Chicago Tribune: Don't Doubt Detroit's Dining Chops

Steve Dorsey/Photo for the Tribune
Chicago Tribune
By Steve Cavendish

Stand in Roosevelt Park in front of the empty Michigan Central Station, a hulking train depot that once was one of the biggest in the world, and you could find in its broken windows and decaying facade a metaphor for a dying city.

Feel pity if you want, but Detroit and its residents aren't asking for it. They're across the street, literally, eating some of the best barbecue in the country at a place called Slows.

And that, in a nutshell, is the dichotomy of downtown Detroit. While the rest of the country has written it off, the city has quietly been building a great food scene replete with star chefs, old favorites and an open-air market that would be the envy of any city.

That ethos is exactly why chef Michael Symon opened Roast here three years ago. With a budding empire of restaurants in Cleveland, Symon could have easily ridden a great reputation and an "Iron Chef" title into New York. But he went west instead.

"My father was a Ford guy. We were in Detroit quite a bit," Symon said. "We were very familiar with the city and the plusses and minuses. You know, there's something very endearing about the people. They're kind of fierce and bold and very proud of their city, and they want to see it come back."

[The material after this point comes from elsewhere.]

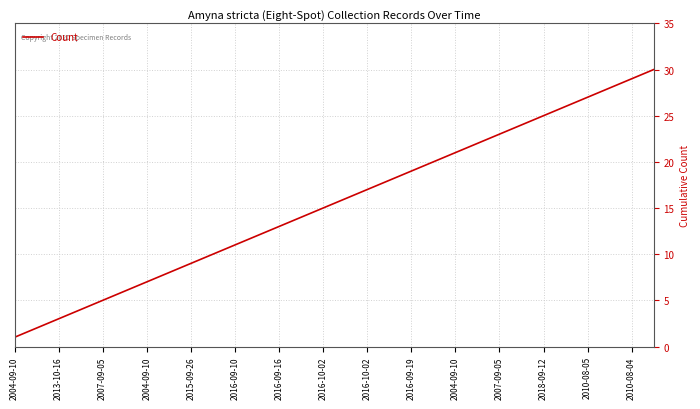

What is the greatest value displayed?

30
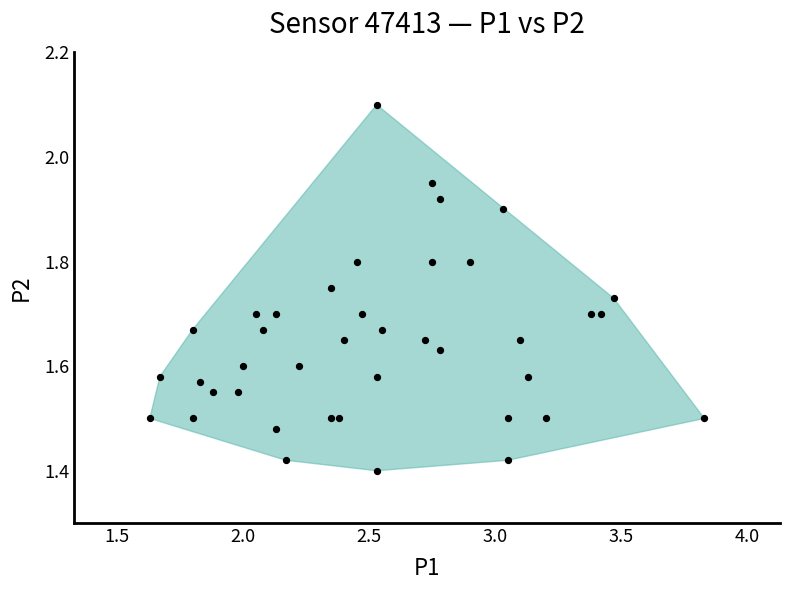

What is the range of X values (max minus min)?

2.2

So he opened a place that would feel very at home in New York with its sleek design, a menu of high-end comfort food with Midwestern prices (only a couple of items more than $30) and a lack of pretense. This place toggles easily between a brilliantly finished pork shank and a $4 happy hour burger (which receives near-universal acclaim among locals).

If Symon's venture represents the top end of Detroit dining, the bottom, but no less delicious, is a half block south.

American Coney Island and Lafayette Coney Island have been engaged in a more than half-century war for hot dog supremacy. Run by the offspring of Greek siblings, the two share ancestors, styles and a wall — they're side by side on Lafayette Avenue. But that's all they share, and diners must choose sides.